Aucun incident digne d’être noté ne se produisit pendant le trajet de Paris à Saint-Cloud. A peine sortis de Paris, nous plongions dans le vrai sentiment de la France, qui était loin d’être enthousiaste de son gouvernement, mais qui souhaitait ardemment qu’il ne fût pas renversé. Nulle part un mauvais cri, nulle part une agitation populaire. A Saint-Cloud, où les premières nouvelles de Paris avaient éveillé l’attention des autorités, nous trouvâmes un bataillon de gardes nationales qui reçut très bien le roi. La famille royale se rendit immédiatement dans ses appartemens, pendant qu’une partie des personnes qui l’avaient accompagnée l’attendaient avec moi dans le salon de famille. La panique était arrivée à son comble dans les esprits, et je me rappelle cette exclamation affolée d’une des personnes présentes, qui, sans se rendre compte de l’impossibilité matérielle du fait, s’écria en s’adressant à moi : « Ils arrivent, je vous assure quils arrivent. » Pendant ce temps, on avait fait approcher d’une des portes du palais donnant sur le parc un omnibus, et bientôt le roi rentra dans le salon, prêt à partir. Il avait trouvé des vêtemens contre lesquels il avait échangé son uniforme. Le duc de Montpensier avait imité cet exemple, et portait un paletot et une casquette prêtés par je ne sais qui.

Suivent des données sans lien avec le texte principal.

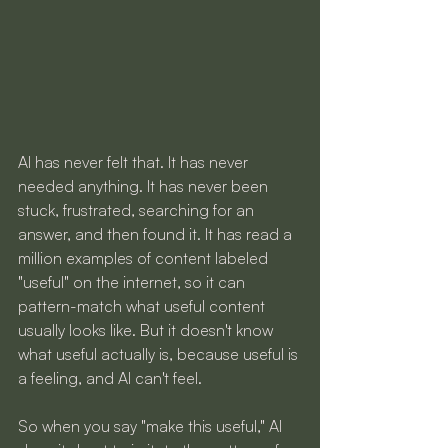
AI has never felt that. It has never 
needed anything. It has never been 
stuck, frustrated, searching for an 
answer, and then found it. It has read a 
million examples of content labeled 
"useful" on the internet, so it can 
pattern-match what useful content 
usually looks like. But it doesn't know 
what useful actually is, because useful is 
a feeling, and AI can't feel.
So when you say "make this useful," AI 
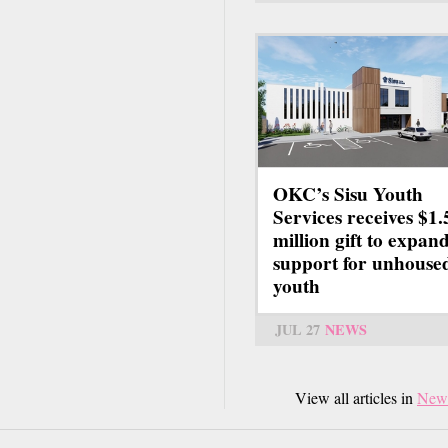
OKC’s Sisu Youth
Services receives $1.
million gift to expan
support for unhouse
youth
JUL 27
NEWS
View all articles in
New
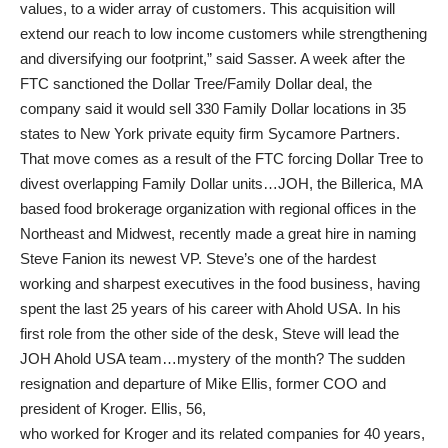
values, to a wider array of customers. This acquisition will
extend our reach to low income customers while strengthening
and diversifying our footprint,” said Sasser. A week after the
FTC sanctioned the Dollar Tree/Family Dollar deal, the
company said it would sell 330 Family Dollar locations in 35
states to New York private equity firm Sycamore Partners.
That move comes as a result of the FTC forcing Dollar Tree to
divest overlapping Family Dollar units…JOH, the Billerica, MA
based food brokerage organization with regional offices in the
Northeast and Midwest, recently made a great hire in naming
Steve Fanion its newest VP. Steve’s one of the hardest
working and sharpest executives in the food business, having
spent the last 25 years of his career with Ahold USA. In his
first role from the other side of the desk, Steve will lead the
JOH Ahold USA team…mystery of the month? The sudden
resignation and departure of Mike Ellis, former COO and
president of Kroger. Ellis, 56,
who worked for Kroger and its related companies for 40 years,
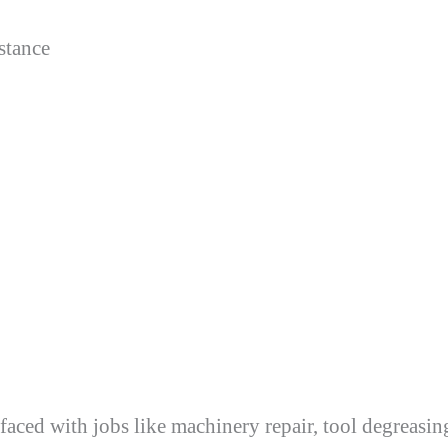
istance
aced with jobs like machinery repair, tool degreasi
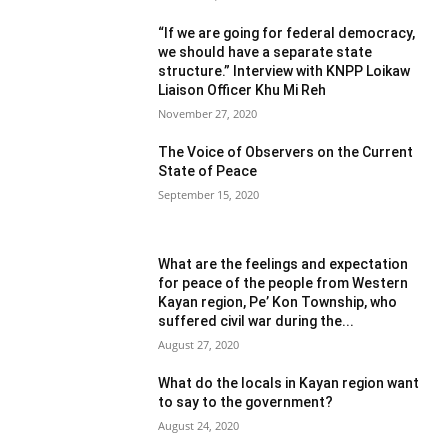
“If we are going for federal democracy,
we should have a separate state
structure.” Interview with KNPP Loikaw
Liaison Officer Khu Mi Reh
November 27, 2020
The Voice of Observers on the Current
State of Peace
September 15, 2020
What are the feelings and expectation
for peace of the people from Western
Kayan region, Pe’ Kon Township, who
suffered civil war during the...
August 27, 2020
What do the locals in Kayan region want
to say to the government?
August 24, 2020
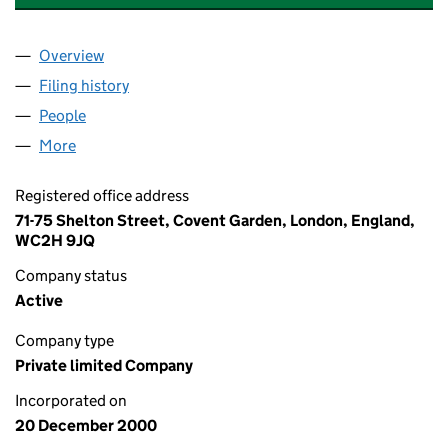
Overview
Company
for THE ADVERTISING PRODUCTS GROUP LIMIT
Filing history
for THE ADVERTISING PRODUCTS GROUP LI
People
for THE ADVERTISING PRODUCTS GROUP LIMITED
More
for THE ADVERTISING PRODUCTS GROUP LIMITED 
Registered office address
71-75 Shelton Street, Covent Garden, London, England,
WC2H 9JQ
Company status
Active
Company type
Private limited Company
Incorporated on
20 December 2000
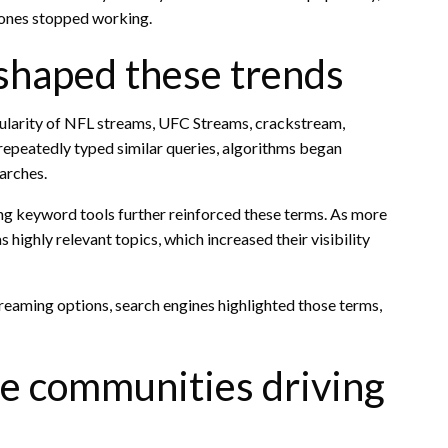
 ones stopped working.
shaped these trends
pularity of NFL streams, UFC Streams, crackstream,
peatedly typed similar queries, algorithms began
arches.
ng keyword tools further reinforced these terms. As more
 highly relevant topics, which increased their visibility
treaming options, search engines highlighted those terms,
ne communities driving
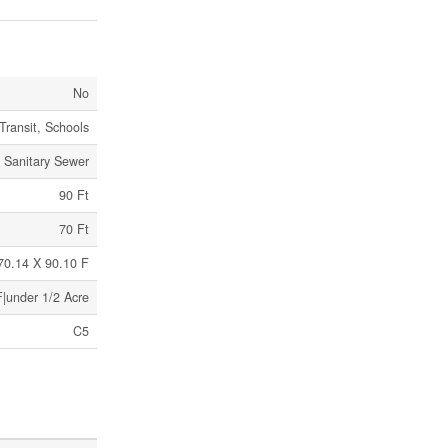
No
Transit, Schools
Sanitary Sewer
90 Ft
70 Ft
 70.14 X 90.10 F
F|under 1/2 Acre
C5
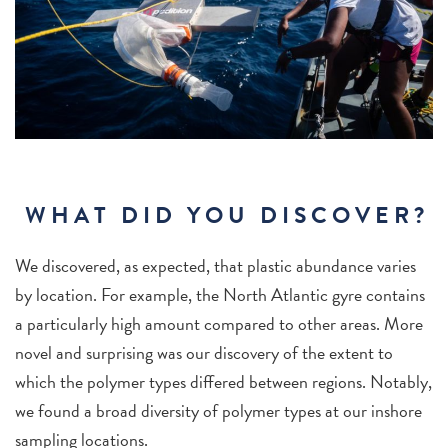
WHAT DID YOU DISCOVER?
We discovered, as expected, that plastic abundance varies
by location. For example, the North Atlantic gyre contains
a particularly high amount compared to other areas. More
novel and surprising was our discovery of the extent to
which the polymer types differed between regions. Notably,
we found a broad diversity of polymer types at our inshore
sampling locations.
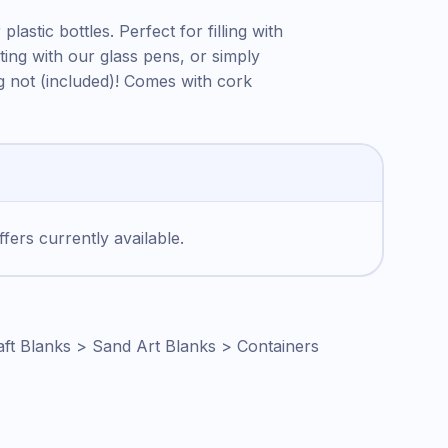
plastic bottles. Perfect for filling with
ting with our glass pens, or simply
g not (included)! Comes with cork
fers currently available.
aft Blanks > Sand Art Blanks > Containers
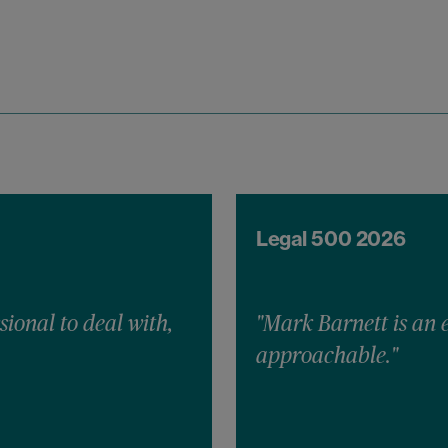
Legal 500 2026
sional to deal with,
"Mark Barnett is an 
approachable."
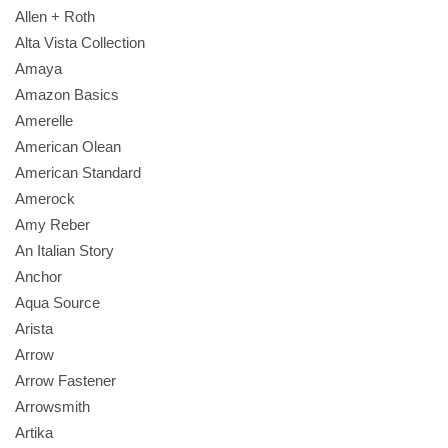
Allen + Roth
Alta Vista Collection
Amaya
Amazon Basics
Amerelle
American Olean
American Standard
Amerock
Amy Reber
An Italian Story
Anchor
Aqua Source
Arista
Arrow
Arrow Fastener
Arrowsmith
Artika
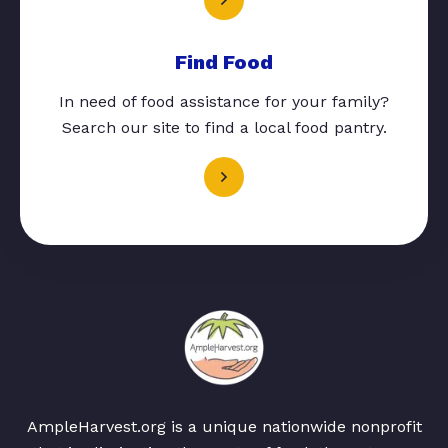
Find Food
In need of food assistance for your family?
Search our site to find a local food pantry.
AmpleHarvest.org is a unique nationwide nonprofit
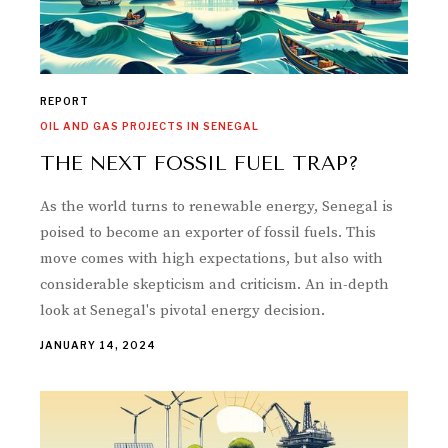
REPORT
OIL AND GAS PROJECTS IN SENEGAL
THE NEXT FOSSIL FUEL TRAP?
As the world turns to renewable energy, Senegal is
poised to become an exporter of fossil fuels. This
move comes with high expectations, but also with
considerable skepticism and criticism. An in-depth
look at Senegal's pivotal energy decision.
JANUARY 14, 2024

Ils n’adressèrent la parole à personne ; ils pliaient tristement, avec le costume d’une abdication plus complète encore que celle des Tuileries, sous le poids du coup qui les avait frappés. Je les suivis jusqu’à la voiture, l’âme bouleversée, le visage inondé de larmes, un affreux mélange de désespoir et de honte dans le cœur.

Cte DE MONTALlVET.

  1. Ce chapitre est extrait des Fragmens ei souvenirs du comte de Montalivet, précédés d’une introduction et d’une notice historique par M. Georges Picot, qui paraîtront prochainement chez l’éditeur Calmann Lévy.
  2. Le duc de Montpensier tenait alors garnison à Vincennes, comme officier d’artillerie.
  3. D’après les Mémoires de M. Guizot et d’autres documens, le roi et M. Guizot auraient changé d’avis, fait rappeler M. Duchâtel et le général Trézel, et obtenu leur contre-seing pour la nomination du maréchal Bugeaud.
  4. Article 2 de la loi sur la régence du 30 août 1842 : « Lorsque le roi est mineur, le prince le plus proche du trône, dans l’ordre de succession établi par la Déclaration et la charte de 1830, âgé de vingt et un ans accomplis, est investi de la régence pour toute la durée de la minorité. » — La loi attribuait donc la régence au duc de Nemours, pendant qu’en vertu de l’article 6, la garde et la tutelle du roi mineur devaient appartenir à MMe la duchesse d’Orléans.